Not-sick sounds good in theory, but it means our baseline is at zero. Zero mental illness – but also zero mental strength. At zero, if we take a hit (a breakup or job loss, for example), we’re at serious risk of dropping into the negative, into mental illness. However, if our baseline is at say, +6, and now we take a hit, we’ve got a much better chance at coping with it, and we may only drop to say, a +3 – still quite mentally strong. Therefore, increasing our mental strength is an incredibly effective preventative measure to protect against anxiety and depression.

That’s great on a personal level – but what about other people? Isn’t it selfish to spend so much time on our own mental state when we could be helping others? Well, no. When you’re sick, you demand not only your own attention but the attention of others too. Ever heard the phrase, ‘you can’t pour from an empty cup’? To give, you must fill up your own cup, and then you’re in a much better position to help the world.

As a High Performance Coach, that’s what I help people do – heighten and sustain their mental strength so they can make an impact that truly matters in the world. I help them push their own limits and rewire their thinking, using their own life as a training gym.

And how do I actually do that?

By having deep conversations, sometimes face-to-face, but mostly on Skype, and asking a lot of questions. I ask questions you’ve never thought about the answers to, until you begin to think differently, and you discover new ways of handling life’s lemons. Most of the work happens outside the conversation – when you go and apply your strengthened mindset to all the different areas of your life and watch what happens. I also have my clients set commitments and then fulfill them by a deadline they set for themselves. I push them to reach their mental potential in the most supportive way possible – like a personal trainer.

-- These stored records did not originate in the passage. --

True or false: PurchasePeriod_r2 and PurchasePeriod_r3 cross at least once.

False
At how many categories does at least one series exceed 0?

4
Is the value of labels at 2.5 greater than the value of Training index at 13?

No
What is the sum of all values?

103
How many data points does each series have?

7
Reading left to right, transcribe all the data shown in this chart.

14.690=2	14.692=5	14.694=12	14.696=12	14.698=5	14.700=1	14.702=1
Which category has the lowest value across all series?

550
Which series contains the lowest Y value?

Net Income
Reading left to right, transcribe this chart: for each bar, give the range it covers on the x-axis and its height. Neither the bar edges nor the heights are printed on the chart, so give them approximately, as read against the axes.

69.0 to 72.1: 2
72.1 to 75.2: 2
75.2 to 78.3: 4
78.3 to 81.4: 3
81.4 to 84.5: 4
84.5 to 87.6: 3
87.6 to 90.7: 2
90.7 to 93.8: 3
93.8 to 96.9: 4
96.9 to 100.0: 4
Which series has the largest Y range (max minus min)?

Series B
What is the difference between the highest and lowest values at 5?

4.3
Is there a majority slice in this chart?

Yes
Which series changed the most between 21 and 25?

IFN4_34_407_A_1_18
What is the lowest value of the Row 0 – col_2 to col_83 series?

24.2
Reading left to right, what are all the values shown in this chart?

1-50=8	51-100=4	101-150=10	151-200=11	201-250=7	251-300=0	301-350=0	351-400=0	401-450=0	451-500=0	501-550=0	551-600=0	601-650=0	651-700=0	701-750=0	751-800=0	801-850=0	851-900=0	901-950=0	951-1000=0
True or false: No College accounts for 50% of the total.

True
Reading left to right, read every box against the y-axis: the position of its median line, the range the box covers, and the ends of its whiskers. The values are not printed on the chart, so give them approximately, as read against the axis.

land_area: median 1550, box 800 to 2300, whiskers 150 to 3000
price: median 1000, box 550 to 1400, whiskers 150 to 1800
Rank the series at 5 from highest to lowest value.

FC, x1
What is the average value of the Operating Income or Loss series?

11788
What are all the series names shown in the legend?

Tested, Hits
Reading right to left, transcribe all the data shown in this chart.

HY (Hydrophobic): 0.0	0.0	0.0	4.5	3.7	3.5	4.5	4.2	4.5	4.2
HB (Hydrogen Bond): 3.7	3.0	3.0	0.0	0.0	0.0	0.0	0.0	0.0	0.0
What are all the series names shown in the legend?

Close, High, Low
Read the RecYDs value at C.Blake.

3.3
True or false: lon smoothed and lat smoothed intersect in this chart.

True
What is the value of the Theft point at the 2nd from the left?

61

To be physically strong, you don’t need a personal trainer, but you do need to exercise your body. Similarly, to be mentally strong, you don’t need a coach, but you do need to exercise your mind. A coach is one way you can do that more effectively, but you can also read personal development books, take courses, listen to podcasts, watch documentaries and cultivate growth-friendships.

The point is, we shouldn’t take developing mental strength for granted – it’s not self-indulgent, selfish or superficial. In fact, it’s the exact opposite, because when we are mentally strong we have the capacity to help others and contribute to the world in a way that we can’t when we’re stuck in a cycle of dropping from neutral to negative and back again. Personal development is a worthy pursuit.